In reality we need to consider that opacity is a function of frequency. In that case we use instead $(4.4)$ and $(4.6)$ to describe the flux per unit frequency,

\[\vec{F}=-D_\nu \nabla U_\nu,\quad D_\nu = \frac{c}{3\kappa_\nu \rho}.\]

The resulting radial flux per unit frequency can be integrated over frequency to obtain

\[\nabla_\mathrm{rad}=\frac{3}{16\pi a c G}\frac{\kappa_\mathrm{R} L P}{m T^4},\]

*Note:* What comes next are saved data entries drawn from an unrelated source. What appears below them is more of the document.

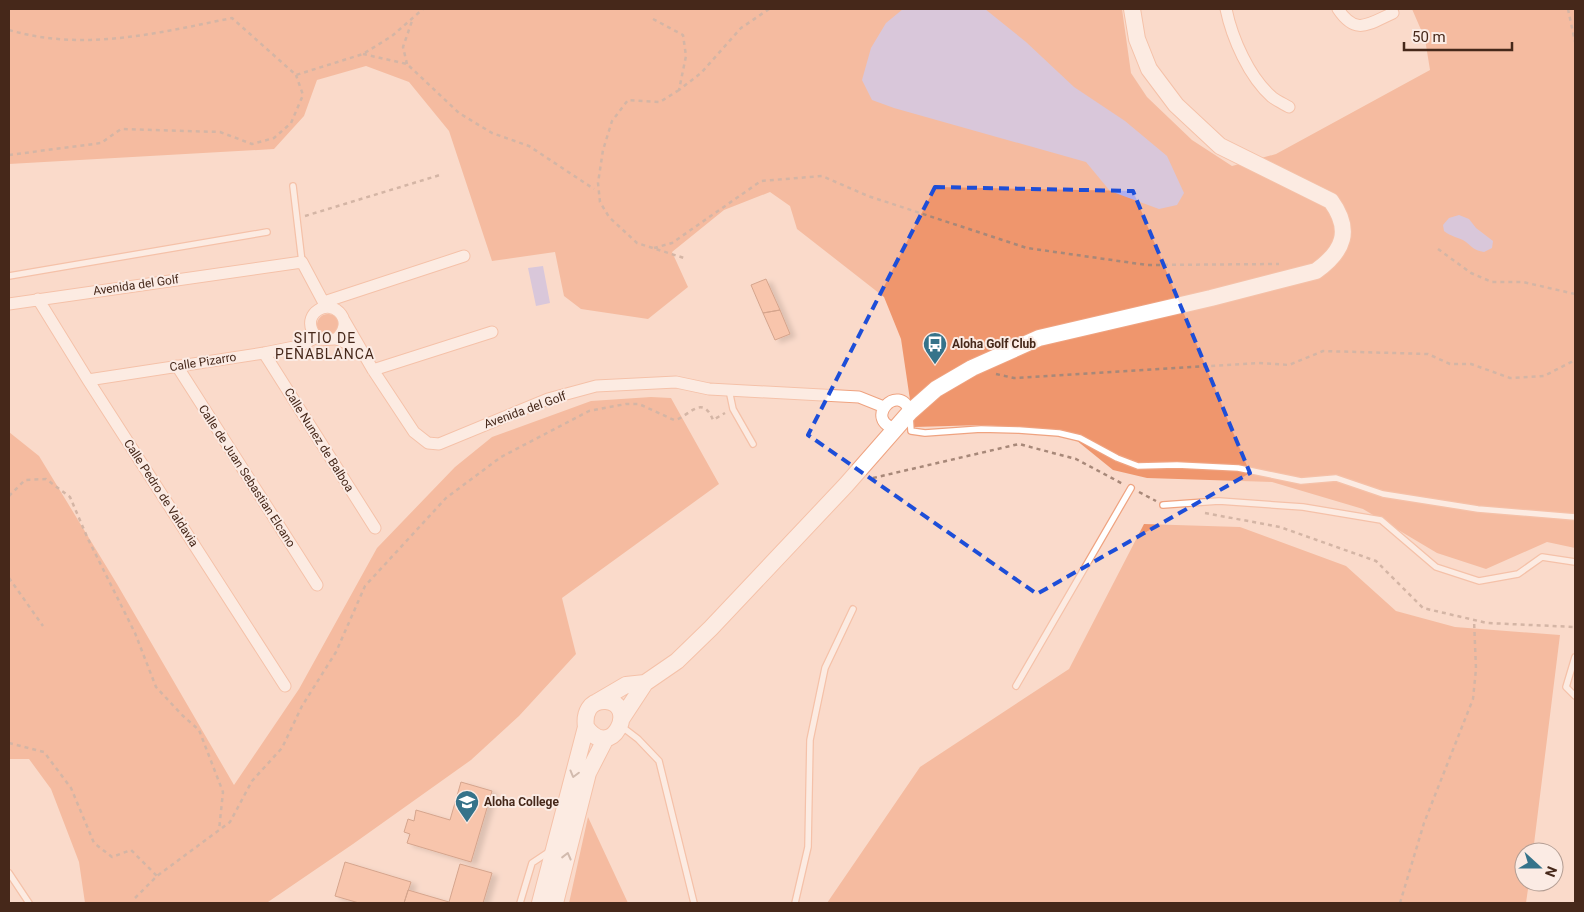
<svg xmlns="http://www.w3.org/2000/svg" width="1584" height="912" font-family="Roboto,sans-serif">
  <defs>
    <filter id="shadow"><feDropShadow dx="5.5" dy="3" stdDeviation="2.5" flood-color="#0004"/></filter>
  </defs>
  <rect width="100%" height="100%" fill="#fadacb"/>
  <path fill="#ef966d" d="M9,9H1122L1131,73L1147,97L1192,140L1232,166L1276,154L1430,70L1425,39L1412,9H1575V548L1547,542L1486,569L1437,553L1363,509L1272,482L1147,478L1113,470L1065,431L983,425L914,427L901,339L884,297L797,229L790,206L770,192L724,210L672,252L688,287L648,319L581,309L564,296L555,252L492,261L449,131L409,82L366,66L317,80L304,116L274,149L9,164Z
    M317 325a11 11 0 1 1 22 0a11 11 0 1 1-22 0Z
    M651,397L671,398L719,484L562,598L576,654L519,716L471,760L353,844L268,902L264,903H85L79,862L51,789L29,759H9V432L39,456L117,584L234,785L299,689L377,548L455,467L492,437L591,401Z
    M1144,524L1240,527L1346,566L1396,611L1455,627L1560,635L1533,852H1524V882H1529L1526,903H827L920,767L1069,669Z
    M588,817L628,903H569Z"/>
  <path fill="#b1afee" d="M903,9H985L1026,42L1074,87L1125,121L1167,156L1184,193L1177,205L1159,209L1110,191L1086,162L894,108L872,100L862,80L871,48L886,23Z
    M1459,215L1469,219L1476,228L1493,241L1492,248L1484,252C1474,250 1473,248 1466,242C1459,237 1451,237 1444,231L1443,225L1449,218Z
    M543,266L550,303L536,306L528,268Z"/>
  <path fill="#f6aa87" stroke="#a96342" filter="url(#shadow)" d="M766,279L780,310L763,313L751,285Z
    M780,310L790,334L775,340L763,313Z
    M461,782L492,791L471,862L407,843L410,834L404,832L408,819L414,821L416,810L450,820Z
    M345,862L411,882L404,903H359L335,896Z
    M460,864L492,873L483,903H404L408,890L449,902Z"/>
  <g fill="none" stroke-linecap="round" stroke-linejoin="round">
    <g stroke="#efa380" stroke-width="8">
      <path id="lane" d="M293,186L302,262
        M9,276L267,232
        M729,390L733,409L753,444
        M910,416L911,431L925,433L981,429L1019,430L1059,433L1080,438L1117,458L1138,466L1177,465L1238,468L1301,481L1336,478L1383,494L1478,509L1575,517
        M1163,505L1219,501L1303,507L1381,520L1436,567L1479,581L1518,574L1542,557L1575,562
        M1575,657L1566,687L1575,696
        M1016,686L1131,488
        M621,726L638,739L659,761L694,903
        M9,873L29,903
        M520,903L532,863L550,851
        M795,903L808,847L810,740L825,668L853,609"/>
    </g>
    <g stroke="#efa380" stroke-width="13">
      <path id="street" d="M1226,9C1232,38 1249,77 1272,97C1277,101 1284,104 1289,107
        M1338,9C1356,36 1368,24 1393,13
        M38,299L88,380L285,686
        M324,302L464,256
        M9,304L302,262L326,307
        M344,320L373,370L414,432L428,443L439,444L548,399L596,386L676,382L709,389L859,397L884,407
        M336,339C344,332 348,321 339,312C326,300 305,313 312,330C318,343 325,339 335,339C340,339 357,349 363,352
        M264,353L375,528
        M177,366L317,585
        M373,370L492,332
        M88,380L264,353L299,346L317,337
        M897,429C861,421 899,380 910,412"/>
    </g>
    <g stroke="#efa380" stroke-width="18">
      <path id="secondary" d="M597,702L626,685L645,683
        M622,718L645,683L677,661L711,628L846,485L910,412L936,389L972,368L1039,338L1211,298L1316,271C1344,251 1352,230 1331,201L1220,146L1176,105L1149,69L1137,39L1132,9
        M540,903L586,727C584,714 589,700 606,701C639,704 612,763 586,727
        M555,903L588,773L606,738"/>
    </g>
    <path stroke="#a78879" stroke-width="2.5" stroke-dasharray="4 4" stroke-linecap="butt" d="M1568,9L1575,42
      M653,19L683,35L686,56L679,90L701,73L741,28L769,9
      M9,30C84,52 158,33 232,18L296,75L363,54L392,36L423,9
      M363,54L407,64L459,113L492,133L529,146L594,189
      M407,64L403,47L412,21
      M679,90L660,102L628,100L612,121L603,150L598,183L600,202L609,217L637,243L684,258
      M9,155L101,143L121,129L220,132L252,144L274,138L291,123L303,95L296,75
      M305,216L440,175
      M654,248L672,243L761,181L822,176L868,196L1027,248L1147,265L1279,264
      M1438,249L1471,273L1492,282H1523L1575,294
      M996,374L1014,378L1258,363L1289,365L1323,351L1428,354L1450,364H1471L1510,378L1544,376L1575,360
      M873,478L1019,444L1076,459L1123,484
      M1139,492L1156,501
      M9,496L25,480L46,479L70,497L88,539L135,633L156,687L182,715L199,730L223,792L219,830
      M1205,513L1280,527L1376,561L1423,608L1487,623L1575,627
      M9,578L43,626
      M9,743L44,752L71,788L94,843L112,857L131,850L157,876
      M135,898L157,876L230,822L252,781L282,748L302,706L336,652L365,586L446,498L501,457L589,411L626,404H639L674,420C687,419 702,392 713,420L725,413
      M1400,903L1424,823L1473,699L1476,669L1474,620"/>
    <use href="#lane" stroke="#fff" stroke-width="5.5"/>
    <use href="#street" stroke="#fff" stroke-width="11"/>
    <use href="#secondary" stroke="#fff" stroke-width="16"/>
  </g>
  <defs><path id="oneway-chevron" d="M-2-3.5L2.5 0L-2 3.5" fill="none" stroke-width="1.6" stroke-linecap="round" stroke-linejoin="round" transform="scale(1.25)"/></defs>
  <g stroke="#a2948c">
    <use href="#oneway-chevron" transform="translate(574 774) rotate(105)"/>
    <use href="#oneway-chevron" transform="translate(567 856) rotate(-76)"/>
  </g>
  <path d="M0 0H1584V912H0ZM935,187L1133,191L1250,473L1037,594L808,435Z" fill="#fadacb" fill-opacity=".55" fill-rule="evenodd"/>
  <path fill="none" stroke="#1d4ed8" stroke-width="4" stroke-dasharray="10 6" stroke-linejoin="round" d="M935,187L1133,191L1250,473L1037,594L808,435Z"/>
  <defs>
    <g id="bus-pin" transform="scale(1.25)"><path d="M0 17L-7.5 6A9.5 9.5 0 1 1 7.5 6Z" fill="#36738a" stroke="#fbebe4"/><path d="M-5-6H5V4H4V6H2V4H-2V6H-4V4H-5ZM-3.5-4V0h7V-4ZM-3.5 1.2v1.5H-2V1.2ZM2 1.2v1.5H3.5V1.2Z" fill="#fff"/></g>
    <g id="school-pin" transform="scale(1.25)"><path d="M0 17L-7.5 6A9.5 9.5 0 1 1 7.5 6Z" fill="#36738a" stroke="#fbebe4"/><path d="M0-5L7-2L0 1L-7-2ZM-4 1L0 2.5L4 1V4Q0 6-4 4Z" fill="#fff"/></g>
  </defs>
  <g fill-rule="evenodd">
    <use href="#bus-pin" x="935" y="344"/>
    <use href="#school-pin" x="467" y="802"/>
  </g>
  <g text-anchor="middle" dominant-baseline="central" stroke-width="4" stroke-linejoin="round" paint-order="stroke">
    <g font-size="12" fill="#46281a" stroke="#fbebe4">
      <text transform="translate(136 285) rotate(-8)">Avenida del Golf</text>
      <text transform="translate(203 362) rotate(-9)">Calle Pizarro</text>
      <text transform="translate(525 410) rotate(-20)">Avenida del Golf</text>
      <text transform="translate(319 440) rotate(58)">Calle Nunez de Balboa</text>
      <text transform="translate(247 476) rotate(57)">Calle de Juan Sebastian Elcano</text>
      <text transform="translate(161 493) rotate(57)">Calle Pedro de Valdavia</text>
    </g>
    <g font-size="12" font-weight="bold" fill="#46281a" stroke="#fbebe4" text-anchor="start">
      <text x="952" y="344">Aloha Golf Club</text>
      <text x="484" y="802">Aloha College</text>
    </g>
    <g font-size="14" letter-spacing="1" fill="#46281a" stroke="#fbebe4">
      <text x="325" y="338">SITIO DE<tspan x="325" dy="16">PEÑABLANCA</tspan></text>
    </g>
  </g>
  <rect width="1584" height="912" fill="none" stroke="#46281a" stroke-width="20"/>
  <g transform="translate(1539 867) rotate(111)"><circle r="24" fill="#fbebe4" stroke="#b39d93"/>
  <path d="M0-4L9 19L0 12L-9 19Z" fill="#36738a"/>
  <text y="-8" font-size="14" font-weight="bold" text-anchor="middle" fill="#46281a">N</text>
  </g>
  <path d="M1404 42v8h108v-8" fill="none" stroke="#46281a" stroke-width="2.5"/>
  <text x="1412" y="42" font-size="15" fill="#46281a" stroke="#fbebe4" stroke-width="4" paint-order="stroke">50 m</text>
</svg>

where $\kappa_\mathrm{R}$ is the Rosseland mean opacity

\[\frac{1}{\kappa_\mathrm{R}}\equiv \frac{\pi}{acT^3}\int_0^\infty\frac{1}{\kappa_\nu}\frac{\partial B_\nu}{\partial T}\mathrm{d}\nu\]

Conduction

We can also consider conduction in Equation $(4.7)$. The flux can be taken to be proportional to the temperature gradient, with two contributions given by conduction coefficients for radiative energy transport and one for actual particle conduction:

\[\vec{F}=(k_\mathrm{rad}+k_\mathrm{cd})\nabla T,\]

where

\[k_\mathrm{rad}=\frac{4ac}{3}\frac{T^3}{\kappa_\mathrm{rad}\rho}.\]

The conduction coefficient $\kappa_\mathrm{cd}$ is determined by the energy density of the particles, their velocity, and their internal energy density,

\[k_\mathrm{cd}=\frac{lv}{3}\frac{\partial U}{\partial T}.\]

It is common to define a conductive opacity $\kappa_\mathrm{cd}$ as

\[k_\mathrm{cd}=\frac{4ac}{3}\frac{T^3}{\kappa_\mathrm{cd}\rho},\]

From which we can use the same expression for the temperature gradient $(4.9)$ but with the opacity replaced with

\[\frac{1}{\kappa}=\frac{1}{\kappa_\mathrm{R}}+\frac{1}{\kappa_\mathrm{cd}}.\]

In this sense the lowest opacity, indicating more transparency, dominates.